Die vergangene, gewesene Welt muss vom Menschen erschlossen und verstanden sein, erst dann erkennt er sich und seine Möglichkeiten. Erst dann kann gegenwärtiges Handeln folgen, indem das durchdachte Gewesene mit einer möglichen Zukunft zumindest intuitiv verbunden wird. Ohne Zeit-Erfahrungen ist eine bewusste Gegenwart genau wie eine gestaltete Zukunft nicht vorstellbar.
Der Mensch selber schafft die Zeit, in der er lebt, indem er versteht und behält.
Zeit ist also keine vom Menschen unabhängige physikalische Verrechnungseinheit. Er bringt sie selbst hervor. Ohne den Menschen keine Zeit, da die Verschränkung von Vergangenheit, Gegenwart und Zukunft nur in ihm, seinem Bewusstsein, stattfindet. Das individuelle Zeiterleben, wie etwas als lange oder als „kurzweilig“ erlebt wird, unterscheidet sich stark. Unterschiedliche Kulturen weisen ein unterschiedliches kollektives Zeiterleben auf.

§ **Aufgaben**
- A) Gib aus dem Text über die Zeit den Teil wortgetreu aus, der bei den Worten „Die vergangene, gewesene“ beginnt und nach „Zukunft nicht vorstellbar.“ endet.
- B) Führe den Text über die Zeit nach seinem letzten Satz weiter.
Die anschließenden Zeilen stehen für sich und gehören nicht zum Text über die Zeit.

§ **Einträge**
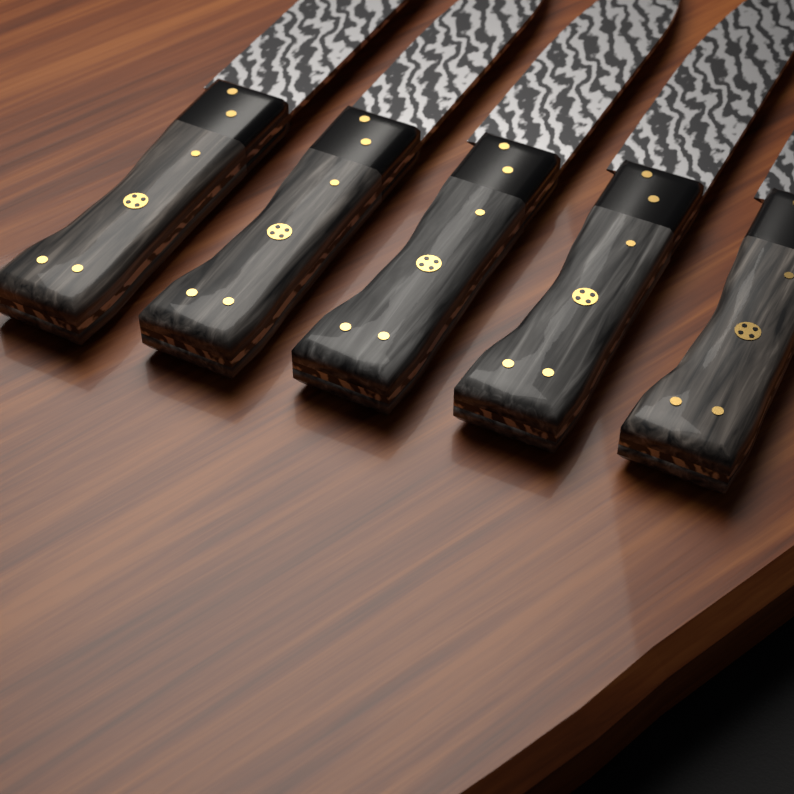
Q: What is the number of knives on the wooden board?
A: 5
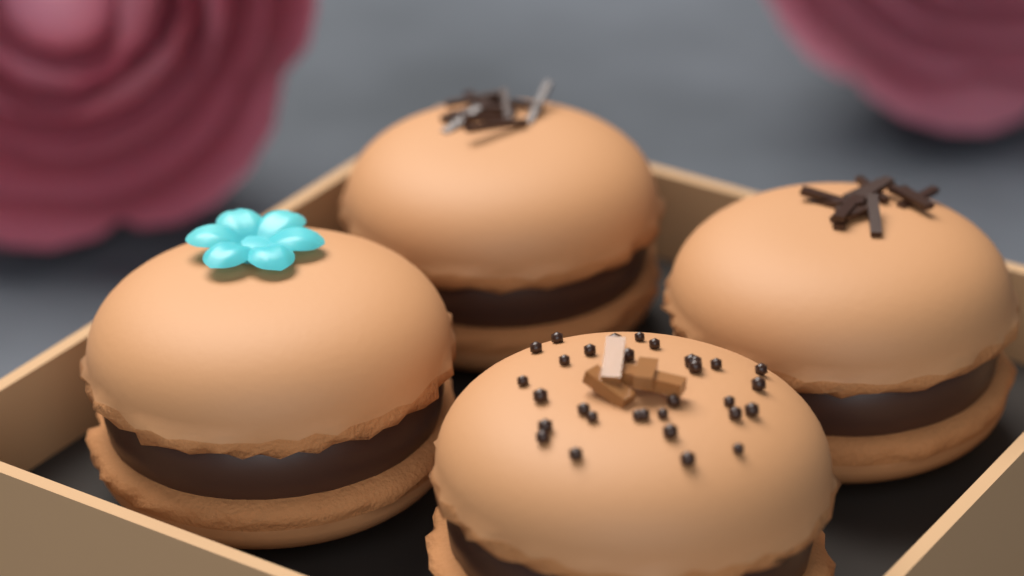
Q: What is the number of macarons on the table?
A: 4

...

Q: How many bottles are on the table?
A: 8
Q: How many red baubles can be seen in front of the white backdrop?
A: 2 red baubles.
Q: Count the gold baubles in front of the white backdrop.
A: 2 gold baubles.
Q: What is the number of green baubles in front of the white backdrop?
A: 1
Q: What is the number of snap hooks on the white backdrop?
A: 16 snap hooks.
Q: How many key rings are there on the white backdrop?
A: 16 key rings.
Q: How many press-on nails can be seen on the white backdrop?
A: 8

--

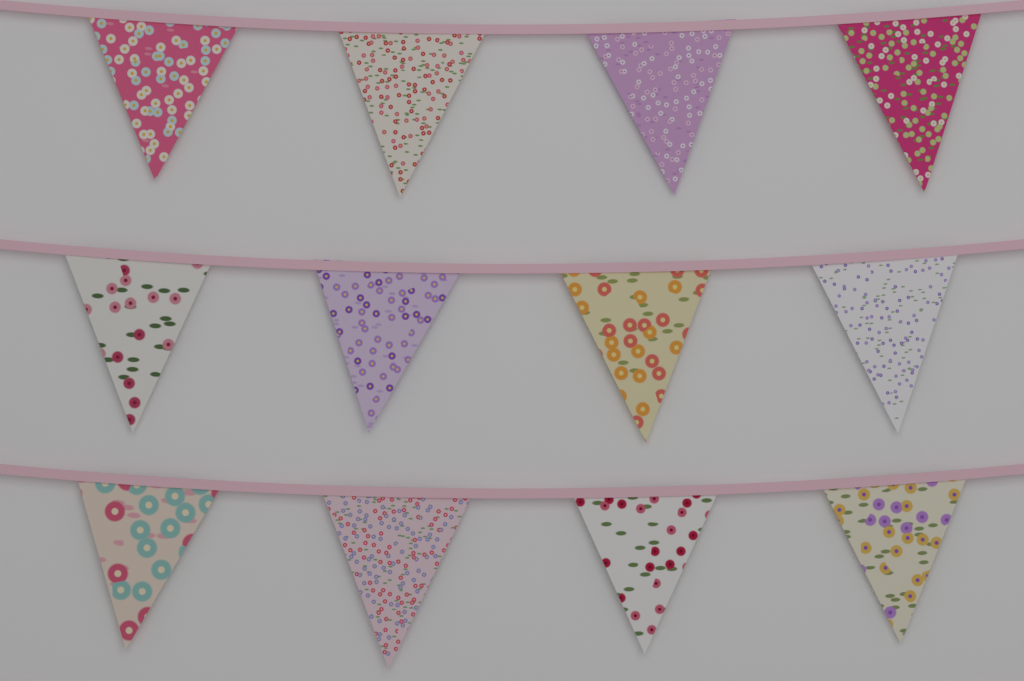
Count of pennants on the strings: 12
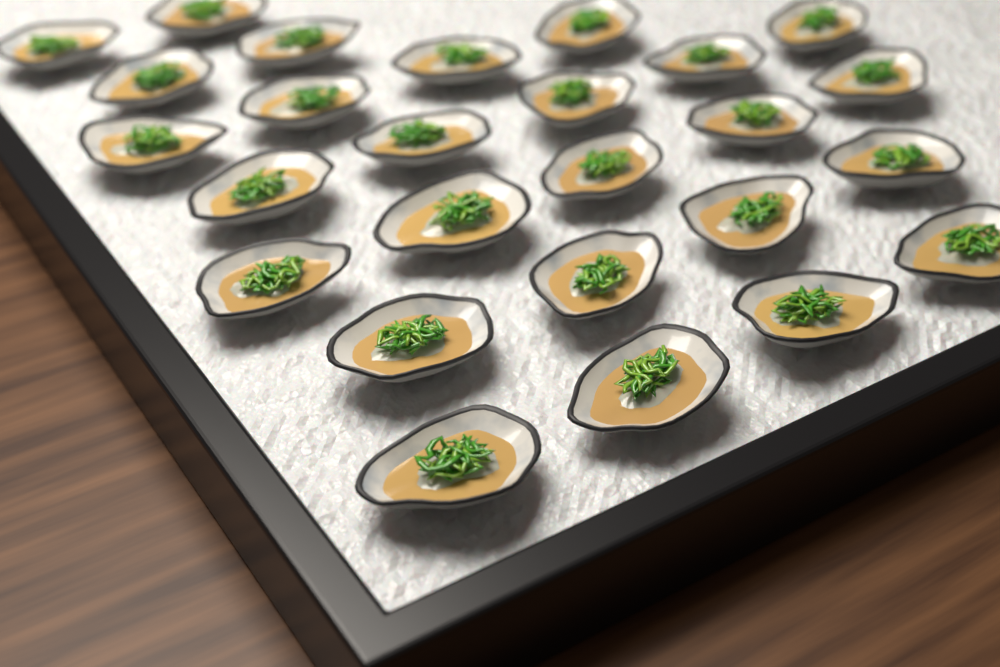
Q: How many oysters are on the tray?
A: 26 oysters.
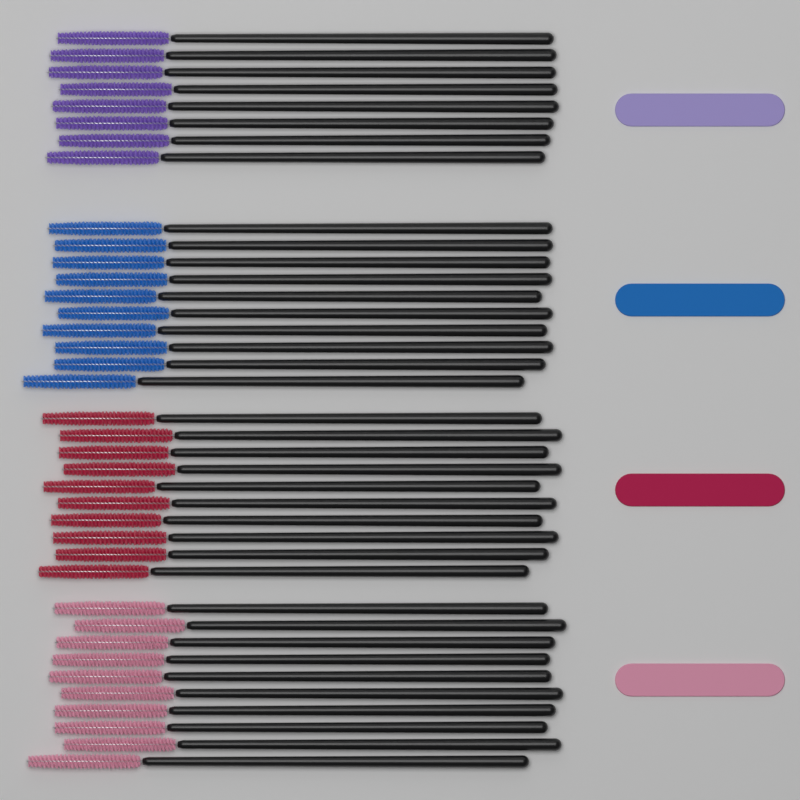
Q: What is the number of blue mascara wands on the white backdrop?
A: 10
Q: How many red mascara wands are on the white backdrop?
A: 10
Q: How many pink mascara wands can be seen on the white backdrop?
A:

§ **Antworten nacheinander**
- A)
Die vergangene, gewesene Welt muss vom Menschen erschlossen und verstanden sein, erst dann erkennt er sich und seine Möglichkeiten. Erst dann kann gegenwärtiges Handeln folgen, indem das durchdachte Gewesene mit einer möglichen Zukunft zumindest intuitiv verbunden wird. Ohne Zeit-Erfahrungen ist eine bewusste Gegenwart genau wie eine gestaltete Zukunft nicht vorstellbar.

- B)
Nur er, der sich selbst und seine Umwelt betrachtende Mensch, hat ein Verhältnis zu seinem eigenen Sein in der Zeit.
Wir leben im Hier und Jetzt – für den bewussten Augenblick: „So ist denn das Heute kein für sich bestehender Zeitabschnitt, der überall hin abgeriegelt wäre. … Das Heute hat seine Herkunft im Gewesenen und ist zugleich dem ausgesetzt, was auf es zukommt.“ Martin Heidegger
Die modernen, digitalen Techniken folgen ausschließlich Rechenschritten, den binären Algorithmen. Sie erobern immer weitere Anwendungsgebiete, erlangen zunehmenden Einfluss.
In der digitalen Erlebniswelt verschmelzen Vergangenheit, Gegenwart und Zukunft in eine permanente und beliebige Gleichzeitigkeit und Verfügbarkeit. Gewesenes, Gegenwart und Zukunft liegen für den Menschen in der digitalen Welt gleichwertig übereinander, immer abrufbar.
Wir erleben in vielen Bereichen eine komplette informelle Augenblicklichkeit und Allgegenwart. Handelt es sich um eine Beschleunigung des Menschen in der Zeit, ein schnelleres Fließen?